“A Sala in questi giorni hanno riempito le tasche di fogliettini”.
La suggestione è di un collaboratore del candidato del centrosinistra. Immagine non vera, nell’epoca dello smartphone, ma verosimile, raccolta al Siam, dove si è riunita la Milano che si riconosce nel centrosinistra per la “Leopolda di Sala” coi tavoli di lavoro tematici che hanno contribuito a elaborare il programma, sulla scorta della kermesse renziana di Firenze, versione 2014.

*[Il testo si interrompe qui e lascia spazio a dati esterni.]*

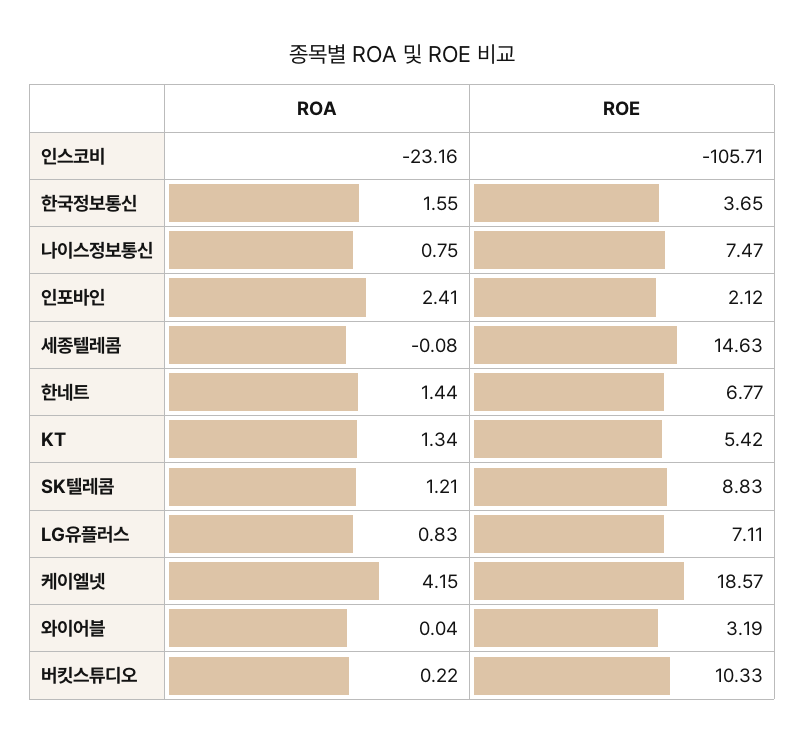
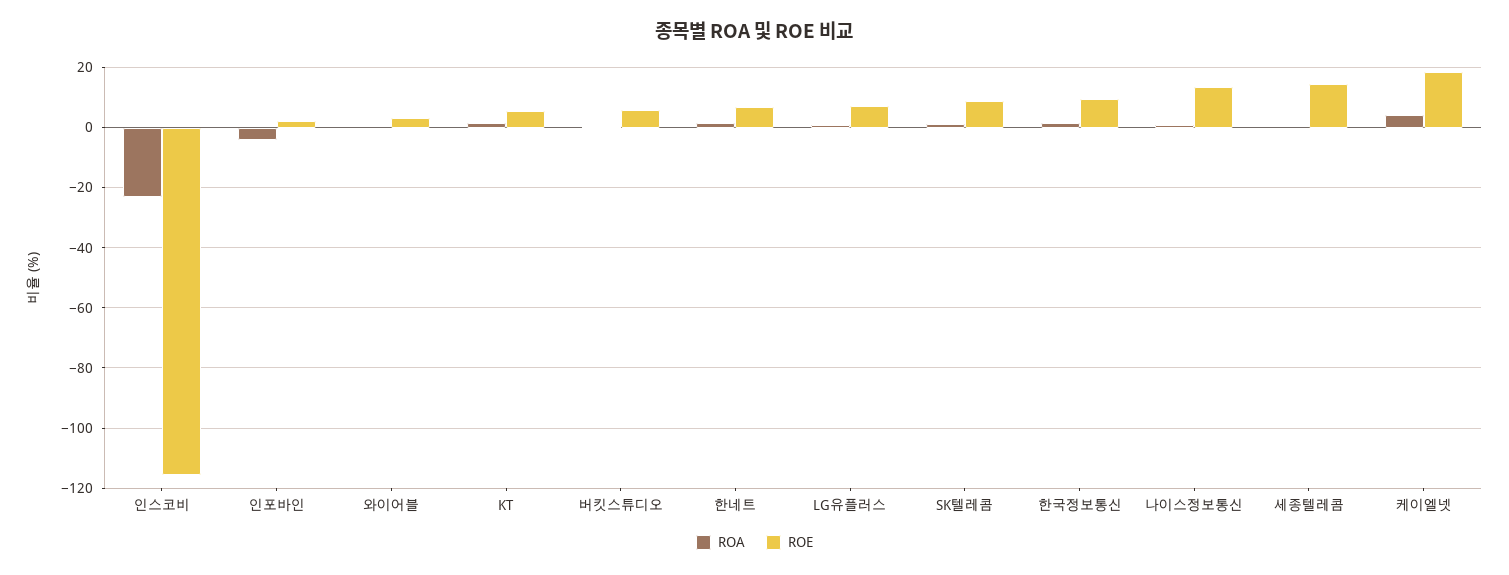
  {
    "ROA": {
      "인스코비": -23.16,
      "한국정보통신": 1.55,
      "나이스정보통신": 0.75,
-     "인포바인": 2.41,
+     "인포바인": -4,
      "세종텔레콤": -0.08,
      "한네트": 1.44,
      "KT": 1.34,
      "SK텔레콤": 1.21,
      "LG유플러스": 0.83,
      "케이엘넷": 4.15,
      "와이어블": 0.04,
      "버킷스튜디오": 0.22
    },
    "ROE": {
-     "인스코비": -105.71,
+     "인스코비": -116,
-     "한국정보통신": 3.65,
+     "한국정보통신": 10,
-     "나이스정보통신": 7.47,
+     "나이스정보통신": 14,
      "인포바인": 2.12,
      "세종텔레콤": 14.63,
      "한네트": 6.77,
      "KT": 5.42,
      "SK텔레콤": 8.83,
      "LG유플러스": 7.11,
      "케이엘넷": 18.57,
      "와이어블": 3.19,
-     "버킷스튜디오": 10.33
+     "버킷스튜디오": 6
    }
  }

Le proposte per far parte della lista del sindaco sono aumentate molto negli ultimi giorni. Siamo allo sprint finale e anche se la data fissata per la presentazione è il 16 aprile, nelle prossime ore si conosceranno i nomi. Probabilmente già martedì. Di certo c’è il capolista, Fiorenzo Galli. In passato alla guida dei giovani imprenditori di Assolombarda, oggi è il direttore del Museo della Scienza e della Tecnologia, che lui ha rinnovato e rilanciato. Galli continuerà a dirigere il museo e del resto il giudizio positivo sul suo operato è unanime e il museo rappresenta un viatico di prestigio. Sala e Galli hanno consolidato il loro rapporto ai tempi di Expo, a cui l’istituzione culturale milanese ha partecipato con diverse iniziative. Dietro a Galli, i nomi sono al vaglio. Ci saranno due degli attuali assessori della giunta Pisapia, Cristina Tajani e Franco D’Alfonso, poi rappresentanti delle professioni e dell’imprenditoria.

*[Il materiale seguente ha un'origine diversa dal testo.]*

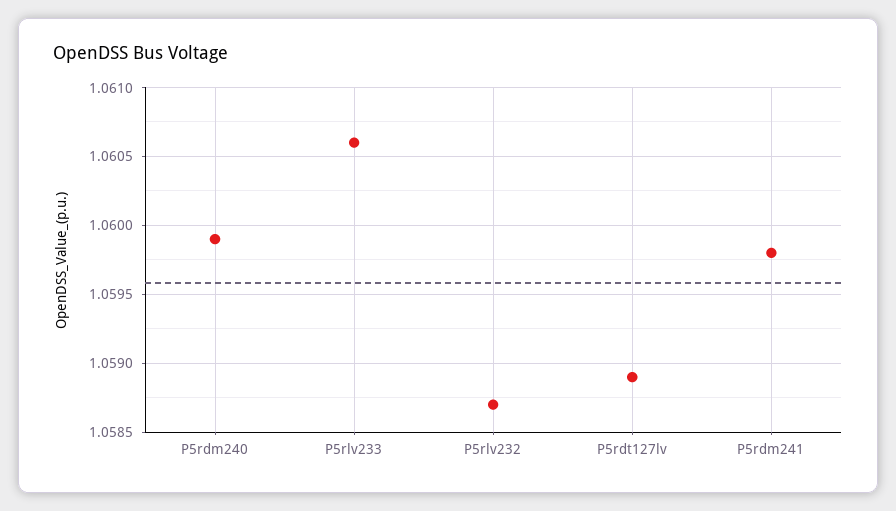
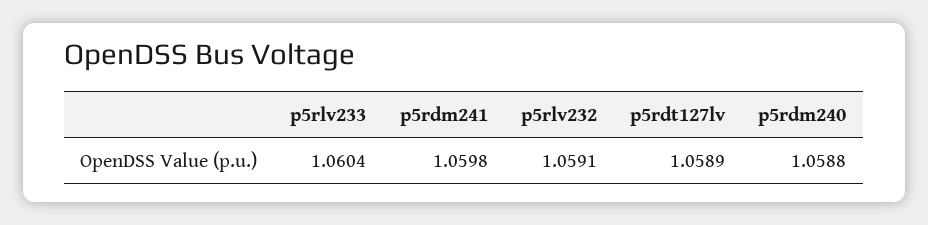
  {
-   "P5rdm240": 1.0599,
+   "P5rdm240": 1.0588,
-   "P5rlv233": 1.0606,
+   "P5rlv233": 1.0604,
-   "P5rlv232": 1.0587,
+   "P5rlv232": 1.0591,
    "P5rdt127lv": 1.0589,
    "P5rdm241": 1.0598
  }

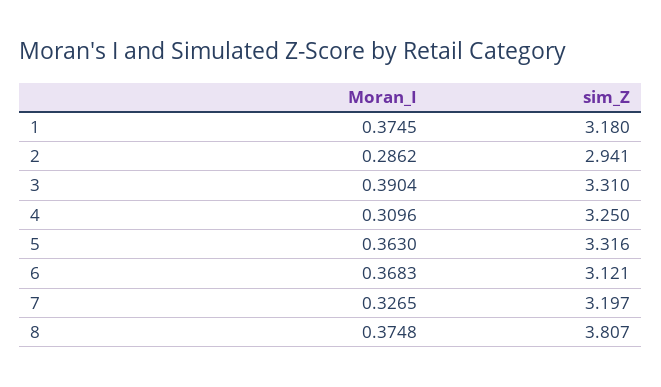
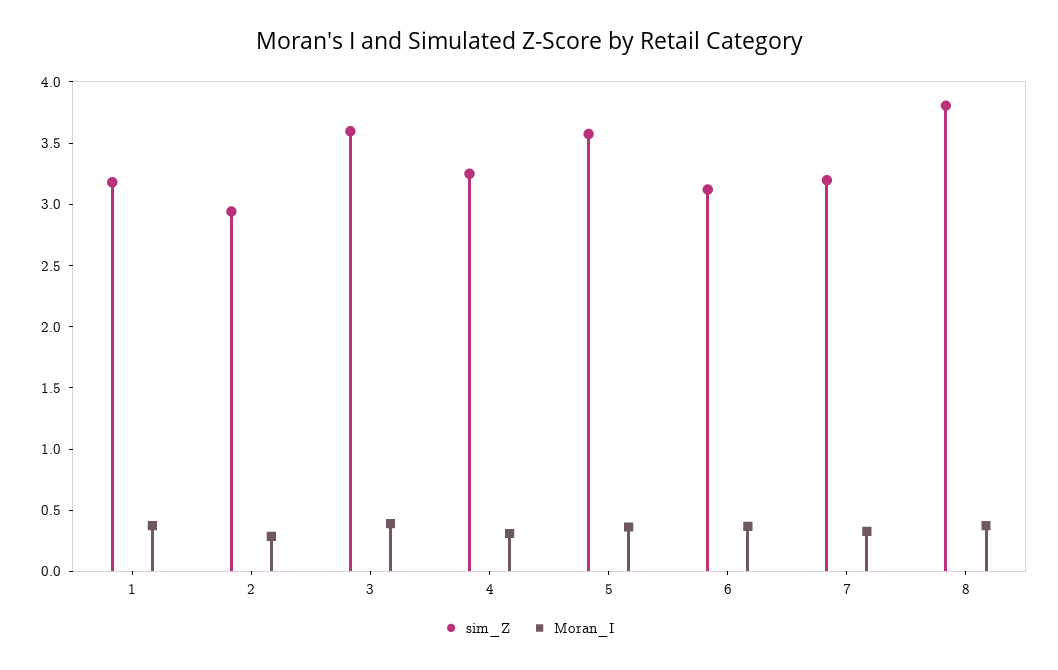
  {
    "Moran_I": {
      "1": 0.3745,
      "2": 0.2862,
      "3": 0.3904,
      "4": 0.3096,
      "5": 0.363,
      "6": 0.3683,
      "7": 0.3265,
      "8": 0.3748
    },
    "sim_Z": {
      "1": 3.18,
      "2": 2.941,
-     "3": 3.31,
+     "3": 3.6,
      "4": 3.25,
-     "5": 3.316,
+     "5": 3.6,
      "6": 3.121,
      "7": 3.197,
      "8": 3.807
    }
  }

“Milano è una città che lavora”, ha ribadito ieri Sala.
Oltre lo slogan, Sala punta sul mondo di imprese e professioni, ed è logico visto che l’obiettivo dichiarato è allargare il bacino tradizionale del centrosinistra. Una strategia diventata poi ancora più urgente da quando il candidato del centrodestra è un manager come lui che parla a un elettorato potenzialmente sovrapponibile.
E poi c’è Massimo Ferlini. Diventato un caso da quando il suo nome è entrato nell’elenco. Il numero due della Compagnia delle Opere rimane in lista. Il suo è stato definito un “ritorno a casa” da parte dell’assessore Carmela Rozza, in nome del passato di Ferlini nel Partito Comunista, corrente migliorista. Se poi le pressioni che continuano ad arrivare da sinistra dovessero prevalere, al suo posto entrerebbe un altro rappresentante dell’area Cl-Cdo.
“Sono qui perché per quanto mi riguarda Cl deve stare nel centrosinistra – ci diceva uno di loro ieri – e la scelta dei ciellini in questo momento è 60/40 per il centrosinistra”. Una bella fetta di Cl in effetti rimane legata al centrodestra, a partire dal direttore di Tempi, Luigi Amicone che è candidato con Forza Italia fino all’ex ministro Maurizio Lupi che potrebbe scegliere di guidare una lista di centro a sostegno di Stefano Parisi. Voti che più che contarsi si pesano, e il messaggio che arriva dall’area di sinistra che sostiene Sala è chiaro: “il nostro obiettivo è prendere più voti possibili per limitare al massimo l’agibilità di Cl nella futura giunta”.
Era interessante osservare il cortile della “Società d’Incoraggiamento Arti e Mestieri”. C’era la sinistra della lista “sinistra per Milano”, da Sel, ai comitati, a Daria Colombo che li guida. C’erano i capilista di Sala e Partito Democratico, Fiorenzo Galli e Pierfrancesco Majorino. C’era il Pd al completo. C’era Ferlini con il suo sigaro immancabile e oltre a lui una presenza discreta di Cl. C’erano molti sindaci del centrosinistra della Lombardia e aspiranti tali. Il Governo era rappresentato da Maurizio Martina. La maggioranza, dai deputati milanesi. E poi attivisti, una certa borghesia affluente, i cattolici, il mondo del volontariato, don Virginio Colmegna, militanti dei diritti civili, giovani e meno giovani che parlano di startup e di sharing economy.
Tutti assieme in così pochi metri quadri non si erano ancora ritrovati.
“Noi non saremo mai quelli delle paure e della città a due velocità. Lavoreremo per l’internazionalità e per un grande patto contro la povertà”, ha detto loro Sala.
Due mesi di campagna elettorale sono lunghi, lunghissimi. “Possono darci lo slancio o logorarci – confidava un collaboratore del candidato – dipende da come ci comporteremo, da quanti errori commetteremo e da quante ne azzeccheremo”.
E Sala sa che più che convincere chi ieri c’era, dovrà convincere chi non c’era.